───── Source text

Subject Re: Questions about SELECT DISTINCT *
Author Svein Erling Tysvær
--- In firebird-support@yahoogroups.com, Svein Erling Tysvær wrote:
> --- In firebird-support@yahoogroups.com, "robert_difalco" wrote:
> > --- In firebird-support@yahoogroups.com, Svein E. Tysvær wrote:
> > > >
> > > > SELECT * FROM Table A WHERE A.uid IN
> > > > SELECT DISTINCT uid FROM Table [JOINS][WHERE];
> > >
> > > Yup, my first thought was "What a lousy idea, this won't even
> > > get him the right result"! If RowA and RowB have the same UID,
> > > then both will match the subselect and hence be returned. I
> > > cannot even think of a case where the DISTINCT word of 'IN
> > > (SELECT DISTINCT...)' makes any difference.
> >
> > I think you are missing the JOINS. Think of a JOIN say on a Links
> > table that creates a tree structure. Believe it or not, the query
> > above performs more efficiently that without the subquery because
> > of the DISTINCT.
> >
> > R.
>
> Maybe there are things that I don't see, but how does your query
> differ from the same query without DISTINCT in the subselect? In my
> opinion, the only possible difference between
>
> SELECT * FROM TableA WHERE A.uid IN
> (SELECT DISTINCT uid FROM TableA [JOINS][WHERE]);
>
> and
>
> SELECT * FROM TableA WHERE A.uid IN
> (SELECT uid FROM TableA [JOINS][WHERE]);
>
> is that the former may be slower than the latter (depending on how
> the optimizer treats DISTINCT is such cases, it could simply ignore
> the word). The results of these two queries should be identical
> anyway (regardless of any JOIN).

──────────
───── Data excerpts

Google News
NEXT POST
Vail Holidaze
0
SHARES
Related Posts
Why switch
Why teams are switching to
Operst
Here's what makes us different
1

──────────

# Task item:
In the thread on SELECT DISTINCT, write out the passage starting with "Subject Re: Questions" and going on through "makes any difference.", but swap "lousy" for "poor".

# Result for this task:
Subject Re: Questions about SELECT DISTINCT *
Author Svein Erling Tysvær
--- In firebird-support@yahoogroups.com, Svein Erling Tysvær wrote:
> --- In firebird-support@yahoogroups.com, "robert_difalco" wrote:
> > --- In firebird-support@yahoogroups.com, Svein E. Tysvær wrote:
> > > >
> > > > SELECT * FROM Table A WHERE A.uid IN
> > > > SELECT DISTINCT uid FROM Table [JOINS][WHERE];
> > >
> > > Yup, my first thought was "What a poor idea, this won't even
> > > get him the right result"! If RowA and RowB have the same UID,
> > > then both will match the subselect and hence be returned. I
> > > cannot even think of a case where the DISTINCT word of 'IN
> > > (SELECT DISTINCT...)' makes any difference.